By Phil LaDuke
The world works in mysterious ways. This week I wrote an excremental piece that after having written it decided that it never really came together. Sometimes writing is like that. I didn’t panic; this wasn’t writer’s block this was just one of those things that occasionally happen when one writes in the neighborhood of 10,000 words a month. Sometimes it’s a piece I can be proud of and sometime it’s dreck that should never see the light of day. And besides, I had a 3 hour + drive from my home in Detroit to my office in Holland, MI. Driving is a good time to think and there are ample examples of imbeciles taking unreasonable risks.
When I stopped to gas up I took the opportunity to check my messages and got the news. Bill Sagy was dead.
The vast majority of you have never heard of Bill Sagy, and why would you. The work he did with me was confidential as were the amazing results he and I achieved for our clients. I created a system and Bill implemented it. I was the corporate visionary and Bill was the executioner. Originally from the Youngstown Ohio area, Bill was a southerner who by accident of birth was born in the North. When I first needed a coach (I had been doing a duel role as project architect and process coach on engagements prior to this) I reached out to Bill. Bill was working as the quality manager for Mitsubishi in Normal Illinois when I called him to see if he knew anyone “who has a quality background and was willing to work in the South”. He said in his classic deliberate drawl “Yeah, me.” I laughed and told him to think about it and call me back if he came up with anybody. A couple of days later he called me and told me that he was serious.
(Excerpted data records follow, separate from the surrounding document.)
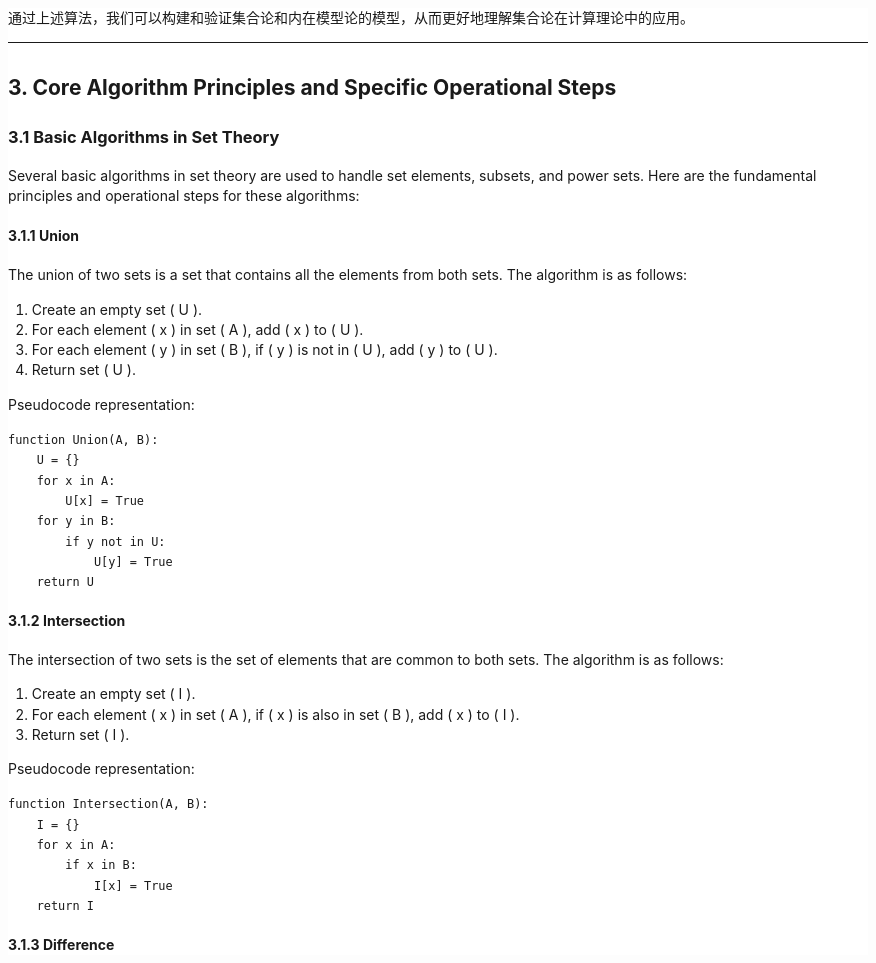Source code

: 通过上述算法，我们可以构建和验证集合论和内在模型论的模型，从而更好地理解集合论在计算理论中的应用。

---

## 3. Core Algorithm Principles and Specific Operational Steps
### 3.1 Basic Algorithms in Set Theory
Several basic algorithms in set theory are used to handle set elements, subsets, and power sets. Here are the fundamental principles and operational steps for these algorithms:

#### 3.1.1 Union

The union of two sets is a set that contains all the elements from both sets. The algorithm is as follows:

1. Create an empty set \( U \).
2. For each element \( x \) in set \( A \), add \( x \) to \( U \).
3. For each element \( y \) in set \( B \), if \( y \) is not in \( U \), add \( y \) to \( U \).
4. Return set \( U \).

Pseudocode representation:

```plaintext
function Union(A, B):
    U = {}
    for x in A:
        U[x] = True
    for y in B:
        if y not in U:
            U[y] = True
    return U
```

#### 3.1.2 Intersection

The intersection of two sets is the set of elements that are common to both sets. The algorithm is as follows:

1. Create an empty set \( I \).
2. For each element \( x \) in set \( A \), if \( x \) is also in set \( B \), add \( x \) to \( I \).
3. Return set \( I \).

Pseudocode representation:

```plaintext
function Intersection(A, B):
    I = {}
    for x in A:
        if x in B:
            I[x] = True
    return I
```

#### 3.1.3 Difference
I couldn’t believe my luck. Bill was an incredible find. He and I first met in 1996 when he was a team lead at GENASYS a joint venture between General Motors and American Sunroof Corporation (ASC). Bill was tagged for the assignment because he had come up through the ranks, beginning his career as a steel worker and Union man in his hometown. Bill eventually rose to the rank of plant manager of our Doraville Georgia plant where him and I got to be really good friends (I was head of Organizational Development and Training). I will spare you the details, but Bill and I had tremendous success in converting a workplace that was primarily comprised of warehouse workers with no manufacturing experience into a high performance workforce. I left ASC to join O/E Learning where I brought my knowledge of culture change to bear on the UAW-Chrysler BEST program that transformed Chrysler’s safety program (research it, it is pretty remarkable what UAW-Chrysler was able to achieve and most of it has been published or presented at professional conferences.) Eventually, I would lead the effort to create SafetyIMPACT! a generic safety transformation methodology that would have incredible results in its own right and for that I needed help. SafetyIMPACT! required a coach; someone who would spend time on the customer site helping to manage the emotional side of culture change. I didn’t want a behavioral scientist who had never seen the inside of a factory and I didn’t want a safety guy who would get too bogged down in the way things are supposed to be to go. I wanted a quality guy, someone how understood Deming and lean and someone unafraid to take chances. That was Bill. While was a bull in a china shop Bill was the stoic and staid implementer. I would dream something up to solve a customer’s problem and Bill would make it work.
Bill never got much credit; it wasn’t his style to take it. Whenever people would compliment him or give him kudos he would just shrug it off and say, “I didn’t do anything, it was all Phil’s idea”. Above all others, Bill never appreciated his contribution. When one North Carolina plant manager called me a “used car salesman” (I tend to talk and act too fast for many in the South) they took comfort in Bill’s affableness and slow, deliberate approach felt familiar and comfortable. You can’t fake that. One of my customers (and friend) once told me that when his wife asked how dinner was Phil went he said, “oh it was good, but you spend time with Phil it seems like eventually it turns into a commercial”. People didn’t feel that way with Bill. Bill was a good ole boy in the most positive sense of that word. He genuinely cared about people was able to get people to care as well without ever coming off as self-righteous, preachy, or softheaded.
If Bill were here today he would probably shrug and tell you that I taught him everything there is to know about safety culture transformation, but as much as I may have taught him, he taught me much and more. Working with him allowed me to take our model of safety transformation to the next level and beyond. He and I were in the process of putting together another deal that would have reunited us as a team. It’s a moot point now, but it will always leave me thinking “what if?”
At this point, the doctors aren’t sure what killed Bill. In directly it may have been his job that killed him. Years ago, Bill hurt his back on the job. He worked through the pain because the damage to his disc was too dangerous for surgery. Recently, after decades of on again off again pain Bill went in for laparoscopic surgery to have the disc repaired. When I spoke to him about three weeks ago he was recovering and looking forward to working with me again. It’s not yet known how he contracted the bacterial infection that would kill him, but I suspect (with no foundation whatsoever beyond the coincidental timing) he contracted it via his surgery. If it did than Bill died from a work related injury that, like countless thousands of workplace injuries and illnesses that will never be recorded as job-related. Maybe injuries aren’t declining after all. Maybe they are just taking longer and longer to kill workers. I’ll miss Bill, but I am more fortunate than you. I had the fortune to work with Bill and count him as a friend.